Who could forget the “bad hombres” statement in the final presidential debate, which was the perfect example of a microaggression on a national stage? He has given permission for our collective ugliness to strut, grow and rule in the bright light of day. As the hyper-masculine, powerful, bold, loud-mouthed, narcissistic power broker that America tried to bury under the inclusive, calm, even-tempered tenure of Barack Obama, he has made what had become taboo, passé, antiquated racism and bigotry cool again. Trump is our collective Jungian shadow, the Id-driven, grab-what-you-want-and-don’t-apologize vision of American capitalism.

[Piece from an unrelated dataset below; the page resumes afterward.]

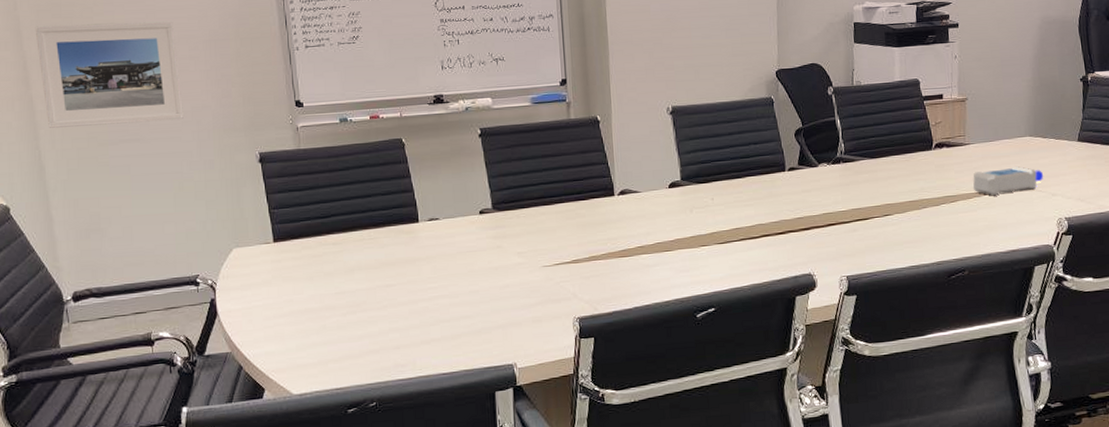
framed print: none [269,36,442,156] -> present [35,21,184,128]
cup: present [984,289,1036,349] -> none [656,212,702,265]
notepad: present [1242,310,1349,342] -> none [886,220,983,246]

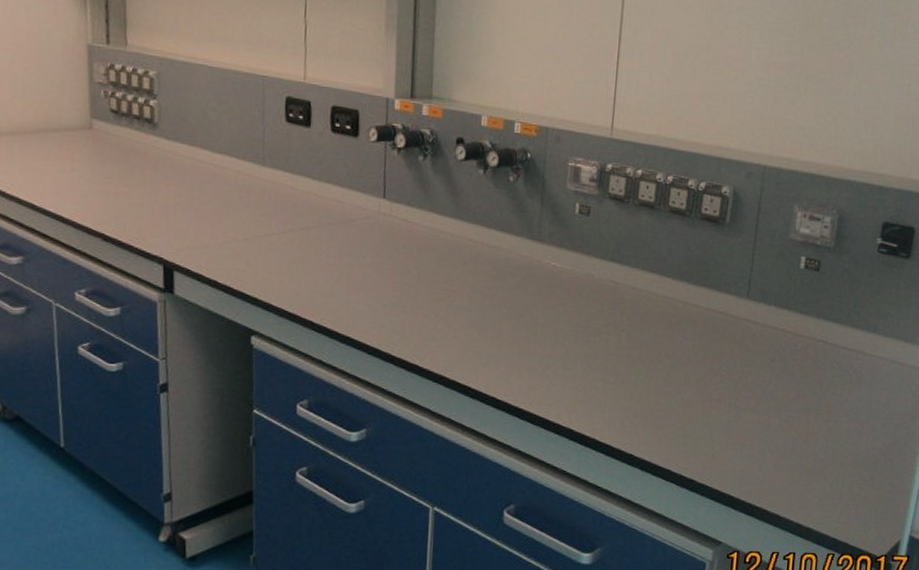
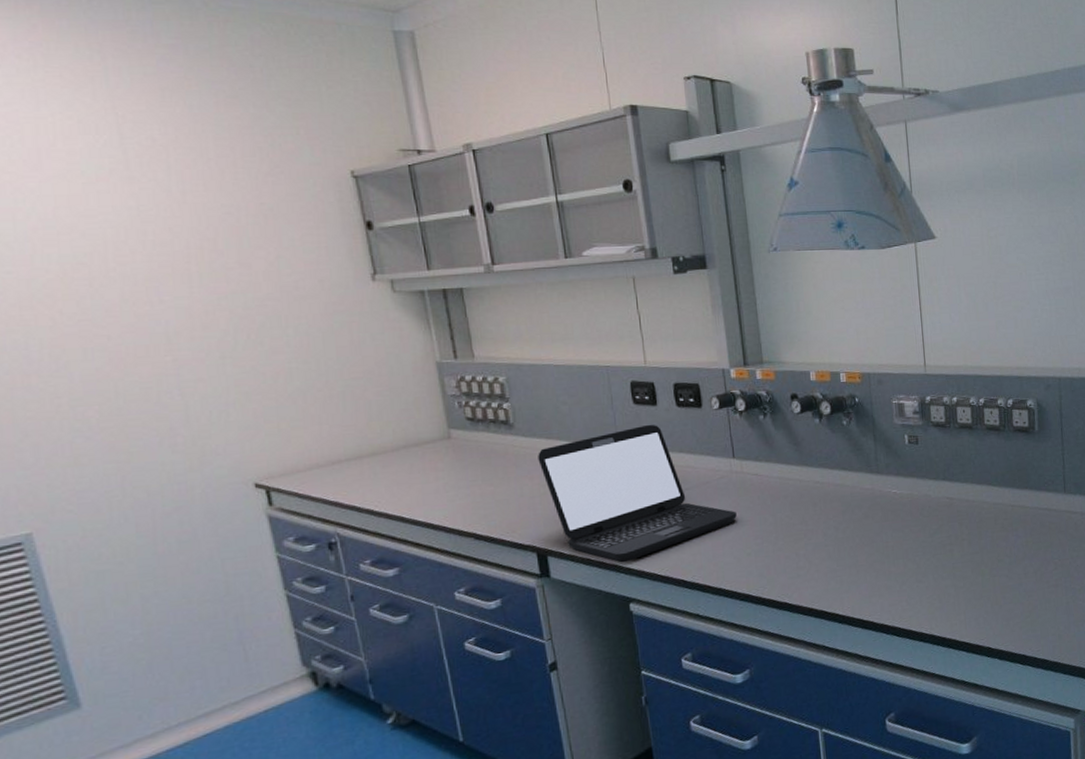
laptop: none [178,146,378,292] -> present [538,424,737,563]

Inclusivity is antithetical to Trump’s America

I am, for all intents and purposes, Public Enemy No.1 to most conservative parents who send their wide-eyed kids to the university. I teach classes with titles like “Cultural Awareness” and “Media Misogyny and Violence” and “Introduction to Women’s and Gender Studies” and “Queer Theory.” I teach them with a passionate resolve to open the minds of everyone who crosses the threshold into my class.

The backlash against the work of cultural, racial, sexual and gendered inclusivity that I and many of my colleagues around the country have been fighting for in the classroom is seen as antithetical to Trump’s America. In Trump’s America we welcome the microaggression because it’s valiant to no longer care about the impact of your hurtful words, limiting prejudices, ignorant assumptions or unbridled bigotries. In Trump’s America “being real” means being racist, sexist and homophobic. It’s a place where whining marginalized people should shut their mouths and be happy they don’t have to put their names on a registry … yet.

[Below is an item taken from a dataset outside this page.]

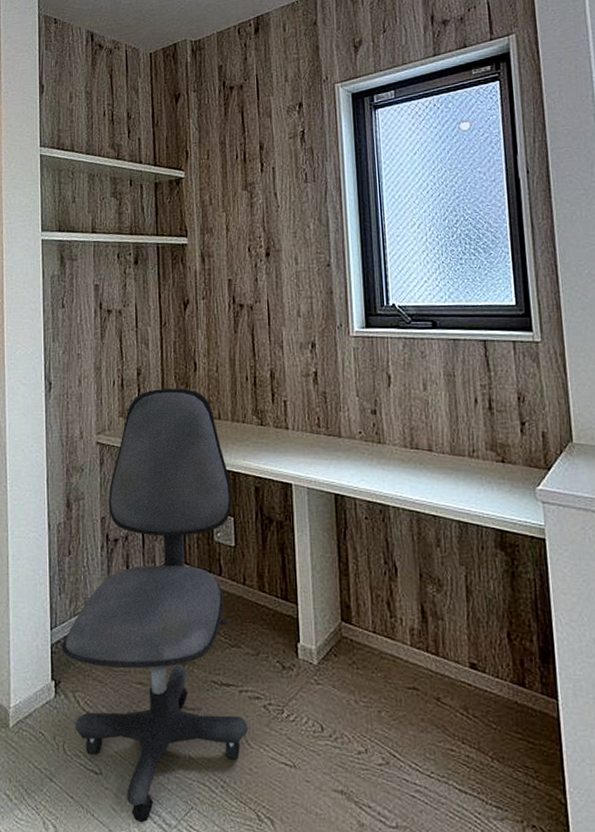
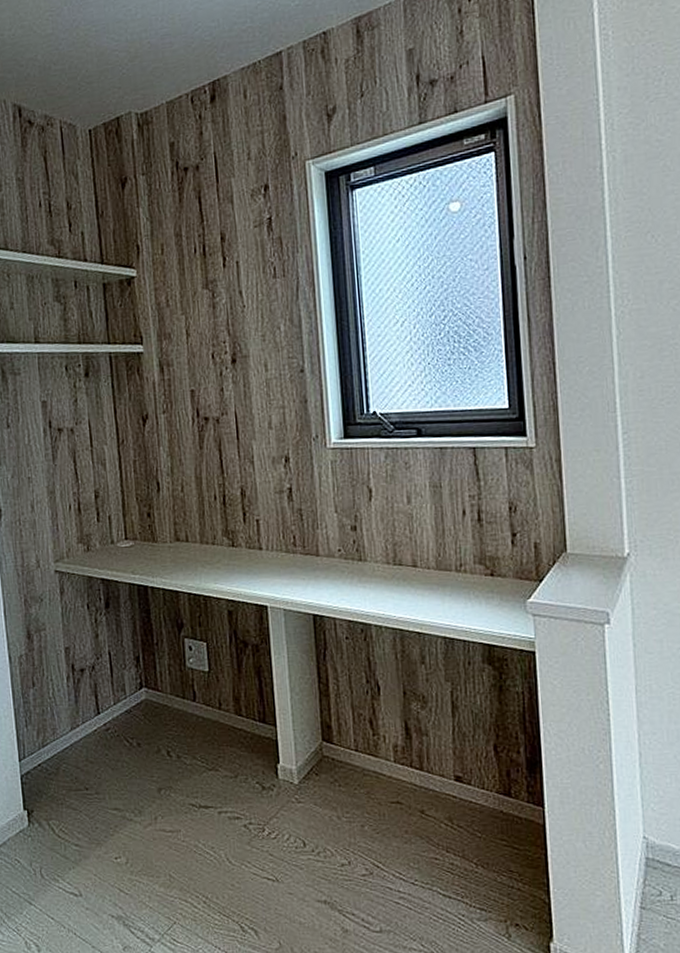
office chair: present [61,388,248,823] -> none [31,510,229,939]

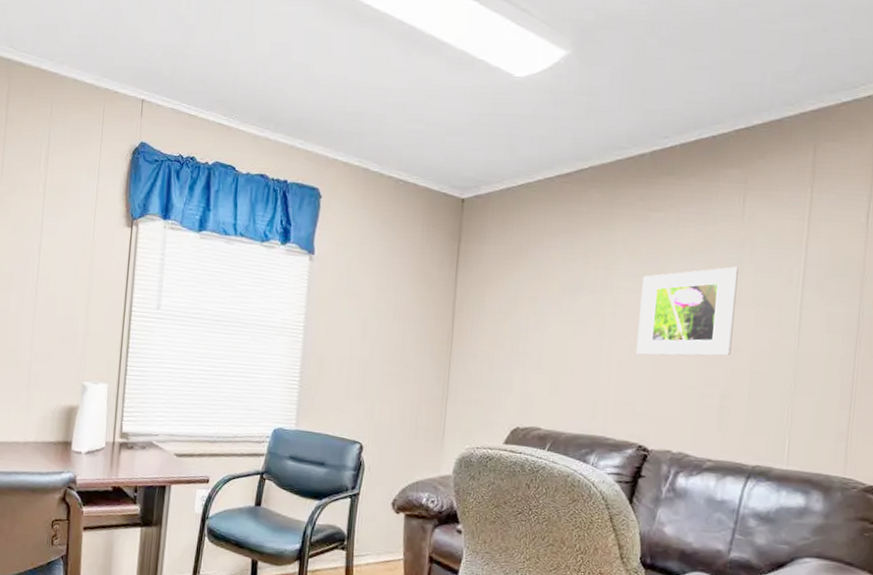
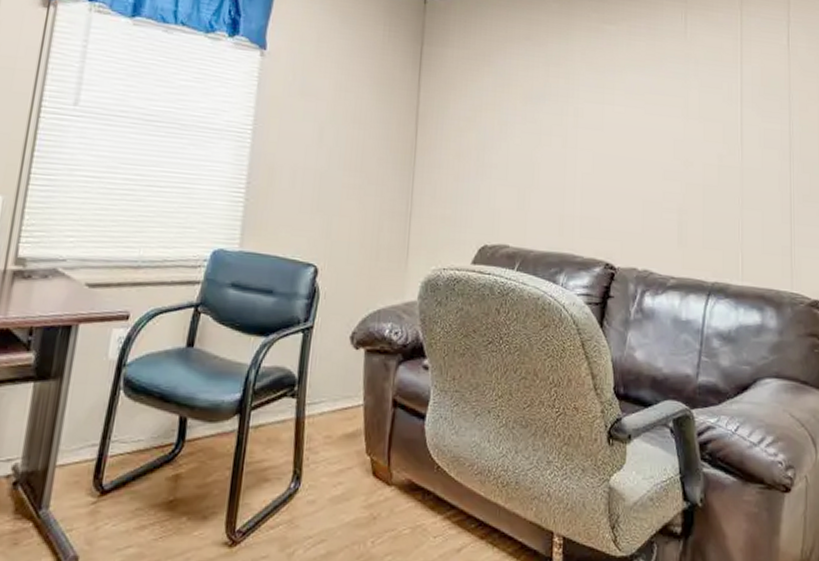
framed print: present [636,266,739,356] -> none [599,81,685,169]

This could soon be an America where the cool kids are young white men with ironic Nazi undercuts and Make America Great Again tattoos in hipster fonts on their forearms, who take classes like mine as a way to subvert the liberal agenda to educate others. Where conservative social clubs in the name of the alt-right challenge Black Lives Matters protests and, at the University of Oklahoma, my very own alma-mater and place of employment, blow up huge murals of Grecian art proclaiming the beauty and honor of Caucasian pride and the necessity to preserve, honor and protect White European culture (as though it has ever been forgotten).

Yes, indeed, our shadow has arrived, and it’s walking amongst us, dressed in Urban Outfitter dark denim jeans and flannel shirts, taking college humanities classes and arguing with professors and peers about concepts like microaggressions, the unfairness of Affirmative Action laws and the tyranny of “political correctness.”

The phenomenon persists outside the classroom

But it’s not just college campuses; while sitting at lunch by myself the other day I overheard two older white gentlemen discussing how glad they were that political correctness was dead because they really wanted to go back to calling gay men “queers” and black people “colored” in public like they did in the ’60s (knowing full well I was sitting less than 10 feet away from them). It was then that it occurred to me that maybe my work would soon shift primarily to educating students about the dangers of overt public hate speech rather than innocuous, subtle microaggressions.

Whether it’s the woman wading through ironic pussy-grabbing jokes at the water cooler, the Native American defending the inappropriateness of racist sports mascots, the Muslim woman debating whether to wear Hijab to the grocery store or the Midwestern black professor navigating the hostile landscape of lunch: We’re here, we’re not all that weird, and yeah, Mr. President, we’re kind of offended.

Keep struggles in mind

As mainstream media shift from the ideological atrocities and repetitive traumas against women, Blacks, Latinxs, LGBTQ people and Muslims of the 2016 election cycle to the political business-as-usual rhetoric, it’s vital to keep the personal, everyday struggles of everyday Americans in our conscious awareness.